About this exercise:
Could you repeat the items from the start through the line containing "Được thiết kế riêng cho những người làm công", changing "Commentaires" to "Remarques" and leaving everything else as it is?

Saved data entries

Content starts

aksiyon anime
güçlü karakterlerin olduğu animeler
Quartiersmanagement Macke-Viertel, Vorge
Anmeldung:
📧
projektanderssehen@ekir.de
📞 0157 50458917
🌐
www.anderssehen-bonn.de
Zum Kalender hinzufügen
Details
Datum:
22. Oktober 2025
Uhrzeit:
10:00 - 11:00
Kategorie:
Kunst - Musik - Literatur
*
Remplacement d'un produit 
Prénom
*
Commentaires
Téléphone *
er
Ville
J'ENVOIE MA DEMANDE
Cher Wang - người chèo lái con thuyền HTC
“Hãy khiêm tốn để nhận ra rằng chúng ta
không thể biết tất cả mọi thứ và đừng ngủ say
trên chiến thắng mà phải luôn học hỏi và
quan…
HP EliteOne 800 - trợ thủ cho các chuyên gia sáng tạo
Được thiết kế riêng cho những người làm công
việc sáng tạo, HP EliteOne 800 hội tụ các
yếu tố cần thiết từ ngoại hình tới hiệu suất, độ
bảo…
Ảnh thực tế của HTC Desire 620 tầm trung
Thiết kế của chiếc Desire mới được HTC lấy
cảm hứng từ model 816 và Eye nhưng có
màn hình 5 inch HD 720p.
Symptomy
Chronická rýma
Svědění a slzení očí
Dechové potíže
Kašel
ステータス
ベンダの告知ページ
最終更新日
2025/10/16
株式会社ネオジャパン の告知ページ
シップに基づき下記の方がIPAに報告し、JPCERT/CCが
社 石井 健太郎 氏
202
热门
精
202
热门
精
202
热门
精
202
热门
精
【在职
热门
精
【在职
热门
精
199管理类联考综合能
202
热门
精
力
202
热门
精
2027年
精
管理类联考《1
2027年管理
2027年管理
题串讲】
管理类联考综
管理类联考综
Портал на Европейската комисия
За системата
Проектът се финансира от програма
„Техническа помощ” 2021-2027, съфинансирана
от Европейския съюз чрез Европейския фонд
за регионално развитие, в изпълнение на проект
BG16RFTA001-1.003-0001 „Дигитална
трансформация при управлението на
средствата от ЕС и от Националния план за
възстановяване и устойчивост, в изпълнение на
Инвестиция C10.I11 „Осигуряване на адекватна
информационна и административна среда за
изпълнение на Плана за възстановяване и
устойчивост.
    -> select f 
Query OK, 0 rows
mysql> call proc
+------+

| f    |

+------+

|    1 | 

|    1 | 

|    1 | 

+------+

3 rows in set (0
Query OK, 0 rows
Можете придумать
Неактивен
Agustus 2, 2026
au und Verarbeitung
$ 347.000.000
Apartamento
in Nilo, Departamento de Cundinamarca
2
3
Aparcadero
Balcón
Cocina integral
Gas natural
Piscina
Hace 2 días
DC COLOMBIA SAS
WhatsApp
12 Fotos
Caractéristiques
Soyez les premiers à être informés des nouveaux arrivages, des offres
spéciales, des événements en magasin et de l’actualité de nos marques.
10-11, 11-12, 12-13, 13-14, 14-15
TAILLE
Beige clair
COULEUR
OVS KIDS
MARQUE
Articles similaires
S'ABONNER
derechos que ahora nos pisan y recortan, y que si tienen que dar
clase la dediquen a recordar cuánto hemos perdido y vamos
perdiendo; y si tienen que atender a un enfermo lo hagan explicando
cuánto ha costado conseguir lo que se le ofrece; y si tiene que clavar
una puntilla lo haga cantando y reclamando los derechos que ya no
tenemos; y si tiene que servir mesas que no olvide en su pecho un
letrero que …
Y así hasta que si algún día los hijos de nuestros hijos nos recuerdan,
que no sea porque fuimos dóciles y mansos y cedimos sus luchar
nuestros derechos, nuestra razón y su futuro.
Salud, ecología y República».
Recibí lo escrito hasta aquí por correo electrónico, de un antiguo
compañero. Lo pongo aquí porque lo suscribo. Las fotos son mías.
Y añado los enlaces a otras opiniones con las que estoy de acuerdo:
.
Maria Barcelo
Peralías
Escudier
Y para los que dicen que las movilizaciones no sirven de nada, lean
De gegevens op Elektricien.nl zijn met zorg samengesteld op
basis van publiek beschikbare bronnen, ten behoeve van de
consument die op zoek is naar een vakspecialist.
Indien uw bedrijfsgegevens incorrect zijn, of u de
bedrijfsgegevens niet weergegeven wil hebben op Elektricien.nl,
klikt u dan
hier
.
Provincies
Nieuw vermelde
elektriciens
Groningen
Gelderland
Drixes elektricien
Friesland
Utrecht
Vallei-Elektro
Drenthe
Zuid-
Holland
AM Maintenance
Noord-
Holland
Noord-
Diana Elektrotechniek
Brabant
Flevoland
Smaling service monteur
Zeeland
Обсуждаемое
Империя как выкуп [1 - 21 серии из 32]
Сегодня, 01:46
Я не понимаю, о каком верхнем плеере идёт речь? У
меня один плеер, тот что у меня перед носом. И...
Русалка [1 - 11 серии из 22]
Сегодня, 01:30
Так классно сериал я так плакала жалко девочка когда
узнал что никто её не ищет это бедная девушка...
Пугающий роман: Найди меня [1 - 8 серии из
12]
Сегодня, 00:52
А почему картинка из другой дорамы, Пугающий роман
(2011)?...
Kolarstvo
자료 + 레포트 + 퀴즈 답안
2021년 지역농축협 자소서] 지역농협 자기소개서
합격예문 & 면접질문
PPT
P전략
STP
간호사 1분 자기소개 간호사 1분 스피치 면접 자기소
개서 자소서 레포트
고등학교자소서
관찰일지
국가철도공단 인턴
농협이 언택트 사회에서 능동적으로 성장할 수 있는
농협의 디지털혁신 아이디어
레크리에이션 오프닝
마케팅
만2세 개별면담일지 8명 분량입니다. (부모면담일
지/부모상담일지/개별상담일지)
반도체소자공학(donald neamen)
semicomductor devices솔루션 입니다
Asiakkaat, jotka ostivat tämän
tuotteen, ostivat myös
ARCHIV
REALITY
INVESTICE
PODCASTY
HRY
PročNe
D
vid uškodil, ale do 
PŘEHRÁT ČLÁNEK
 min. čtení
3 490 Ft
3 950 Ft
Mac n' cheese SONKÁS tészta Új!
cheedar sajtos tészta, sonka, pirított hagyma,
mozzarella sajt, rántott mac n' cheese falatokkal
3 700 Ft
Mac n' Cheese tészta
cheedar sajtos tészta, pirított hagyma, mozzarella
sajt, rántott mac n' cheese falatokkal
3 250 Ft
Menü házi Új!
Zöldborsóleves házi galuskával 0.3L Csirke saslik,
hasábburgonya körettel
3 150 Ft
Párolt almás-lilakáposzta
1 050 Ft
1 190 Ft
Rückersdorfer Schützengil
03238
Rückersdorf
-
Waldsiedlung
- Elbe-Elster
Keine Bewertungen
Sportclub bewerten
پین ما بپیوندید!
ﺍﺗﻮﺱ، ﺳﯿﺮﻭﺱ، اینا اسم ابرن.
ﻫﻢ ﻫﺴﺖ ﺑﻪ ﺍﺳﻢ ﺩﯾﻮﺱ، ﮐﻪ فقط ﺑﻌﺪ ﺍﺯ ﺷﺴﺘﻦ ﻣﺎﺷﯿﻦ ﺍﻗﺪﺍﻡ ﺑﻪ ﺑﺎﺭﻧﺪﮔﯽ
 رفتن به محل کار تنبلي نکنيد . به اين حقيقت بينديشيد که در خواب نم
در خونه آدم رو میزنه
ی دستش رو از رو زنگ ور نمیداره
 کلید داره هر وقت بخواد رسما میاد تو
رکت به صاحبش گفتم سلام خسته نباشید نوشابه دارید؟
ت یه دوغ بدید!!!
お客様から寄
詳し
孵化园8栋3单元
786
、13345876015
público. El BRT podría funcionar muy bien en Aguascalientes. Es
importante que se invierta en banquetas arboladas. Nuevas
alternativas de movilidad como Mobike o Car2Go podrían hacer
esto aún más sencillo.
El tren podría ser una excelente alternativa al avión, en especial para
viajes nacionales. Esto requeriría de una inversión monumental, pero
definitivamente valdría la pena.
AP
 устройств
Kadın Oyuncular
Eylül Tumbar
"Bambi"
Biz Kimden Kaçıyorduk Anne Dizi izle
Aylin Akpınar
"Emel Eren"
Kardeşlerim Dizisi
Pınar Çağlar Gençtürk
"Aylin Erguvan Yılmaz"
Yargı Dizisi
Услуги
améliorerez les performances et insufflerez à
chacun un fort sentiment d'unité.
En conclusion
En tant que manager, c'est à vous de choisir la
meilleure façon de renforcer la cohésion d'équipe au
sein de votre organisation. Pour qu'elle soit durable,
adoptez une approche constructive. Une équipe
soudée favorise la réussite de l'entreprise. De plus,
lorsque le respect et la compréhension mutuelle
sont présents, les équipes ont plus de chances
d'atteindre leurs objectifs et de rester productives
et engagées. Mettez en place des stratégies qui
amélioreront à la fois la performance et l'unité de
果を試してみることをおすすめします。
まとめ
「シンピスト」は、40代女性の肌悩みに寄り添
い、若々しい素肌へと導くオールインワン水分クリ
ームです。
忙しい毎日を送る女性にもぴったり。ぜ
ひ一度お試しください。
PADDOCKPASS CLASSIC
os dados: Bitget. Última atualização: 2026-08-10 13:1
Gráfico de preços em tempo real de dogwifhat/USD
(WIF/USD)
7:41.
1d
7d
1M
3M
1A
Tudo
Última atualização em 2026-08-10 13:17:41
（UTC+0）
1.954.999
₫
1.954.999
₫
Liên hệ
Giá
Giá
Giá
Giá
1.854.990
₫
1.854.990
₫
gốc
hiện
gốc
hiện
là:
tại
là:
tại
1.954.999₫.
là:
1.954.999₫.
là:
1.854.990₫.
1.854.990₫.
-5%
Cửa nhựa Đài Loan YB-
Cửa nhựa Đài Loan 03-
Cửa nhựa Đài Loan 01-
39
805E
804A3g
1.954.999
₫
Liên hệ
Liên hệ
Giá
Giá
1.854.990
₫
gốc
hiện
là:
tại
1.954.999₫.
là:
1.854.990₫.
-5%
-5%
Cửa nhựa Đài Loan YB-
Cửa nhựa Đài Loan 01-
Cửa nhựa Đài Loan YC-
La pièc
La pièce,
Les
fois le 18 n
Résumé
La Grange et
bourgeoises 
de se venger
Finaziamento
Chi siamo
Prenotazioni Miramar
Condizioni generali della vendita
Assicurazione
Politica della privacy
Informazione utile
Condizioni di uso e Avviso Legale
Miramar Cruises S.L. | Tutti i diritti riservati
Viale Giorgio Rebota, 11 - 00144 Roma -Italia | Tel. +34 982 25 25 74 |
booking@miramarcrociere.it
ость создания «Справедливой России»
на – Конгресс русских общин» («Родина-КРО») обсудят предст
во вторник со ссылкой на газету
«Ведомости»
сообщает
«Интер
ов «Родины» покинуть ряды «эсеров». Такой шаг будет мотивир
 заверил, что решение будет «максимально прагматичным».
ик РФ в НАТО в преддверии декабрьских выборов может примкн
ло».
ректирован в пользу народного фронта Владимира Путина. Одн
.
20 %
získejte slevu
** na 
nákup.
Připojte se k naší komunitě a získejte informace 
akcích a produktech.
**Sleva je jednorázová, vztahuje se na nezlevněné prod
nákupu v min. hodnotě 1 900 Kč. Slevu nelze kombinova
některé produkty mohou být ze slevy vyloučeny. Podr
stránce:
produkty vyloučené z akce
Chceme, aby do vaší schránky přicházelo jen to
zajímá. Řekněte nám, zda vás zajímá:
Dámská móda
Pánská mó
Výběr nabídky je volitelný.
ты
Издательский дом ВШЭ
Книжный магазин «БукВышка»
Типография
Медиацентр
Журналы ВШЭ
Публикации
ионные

Content ends

Finished exercise:
aksiyon anime
güçlü karakterlerin olduğu animeler
Quartiersmanagement Macke-Viertel, Vorge
Anmeldung:
📧
projektanderssehen@ekir.de
📞 0157 50458917
🌐
www.anderssehen-bonn.de
Zum Kalender hinzufügen
Details
Datum:
22. Oktober 2025
Uhrzeit:
10:00 - 11:00
Kategorie:
Kunst - Musik - Literatur
*
Remplacement d'un produit 
Prénom
*
Remarques
Téléphone *
er
Ville
J'ENVOIE MA DEMANDE
Cher Wang - người chèo lái con thuyền HTC
“Hãy khiêm tốn để nhận ra rằng chúng ta
không thể biết tất cả mọi thứ và đừng ngủ say
trên chiến thắng mà phải luôn học hỏi và
quan…
HP EliteOne 800 - trợ thủ cho các chuyên gia sáng tạo
Được thiết kế riêng cho những người làm công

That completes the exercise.